The Aukotowa small-scale fisheries co-operative and environmental justice organisations The Green Connection and Natural Justice launched an application in the Western Cape High Court on October 31. They are opposing the environmental authorisation for the project by the department of mineral resources & energy and the department of forestry, fisheries & the environment.

In their founding papers, they argue that natural gas is carbon-intensive and should not be part of SA’s just transition and commitment to net-zero emissions by 2050. They say that the government has failed to assess the ecological impacts the exploration and production of offshore oil and gas will have, and that the oil spill risk assessment is flawed.

While the risk of an oil spill is reported as “unlikely”, the effect of the oil spill is reported as “high” and “very high”. They argue that an oil spill is a “highly significant potential effect” that would be felt “most acutely” by the west coast fishers like Aukotowa “as well as across the country and for years after the event”.

They also argue that the effect assessments failed to consider the socioeconomic impacts on the Aukotowa fishers, who have no other form of employment and whose livelihoods will be destroyed by an event like an oil spill.

In his founding affidavit, the chair of the Aukotowa co-operative, Walter Steenkamp, said the fishers in Port Nolloth depend entirely on the ocean for their livelihoods.

“In recent years we have seen a decline in our fish stocks and changes in their migration patterns.
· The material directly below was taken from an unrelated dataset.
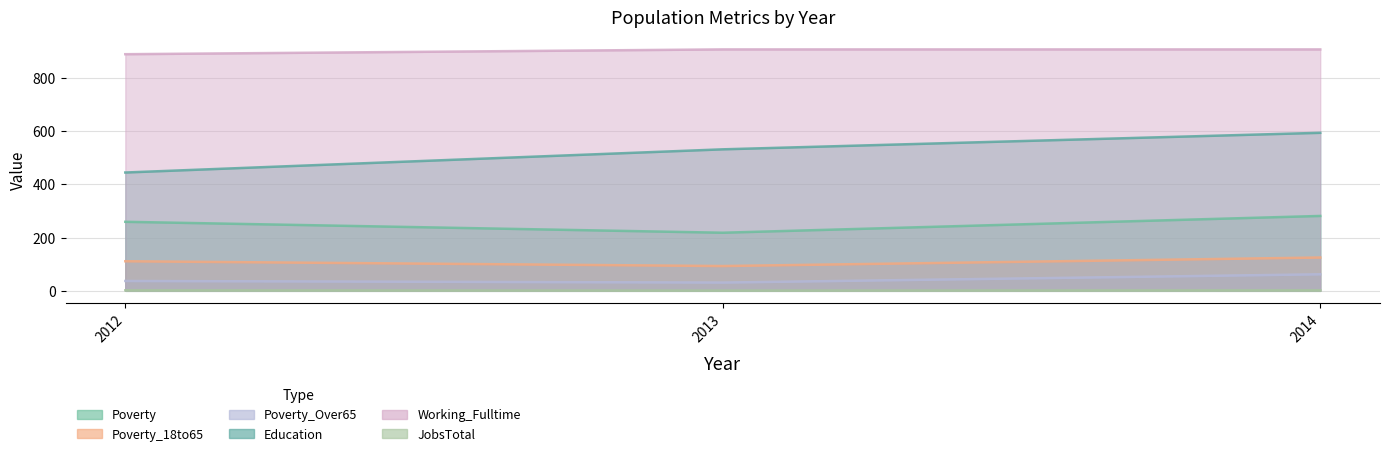

What is the difference between the second highest and minimum values in the Education series?

87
We need to go further out to sea in our small row boats, which is a safety risk for us. We believe that these changes are due to climate change,” said Steenkamp in his affidavit.

“Aukotowa is extremely concerned about the degradation of the oceans and our local coastline, which is at the heart of so much of our history and culture and is also now the source of our livelihoods,” he said.

In its environmental effect assessment, TotalEnergies said that natural gas is a “transition fuel” and “is included in the energy mix of the country to serve as a transition or bridge on the path to carbon-neutrality from 2050 onwards (in terms of the Paris Agreement) and provide the flexibility required to complement renewable energy sources”.

But the environmental groups say the project “flies in the face of SA’s climate commitments”. In a media statement on the court case they cite the Intergovernmental Panel on Climate Change warning against the further development of fossil fuels.

GroundUp sent questions to the department of mineral resources & energy, the department of forestry, fisheries & the environment and TotalEnergies. None of them had responded by the time of publication.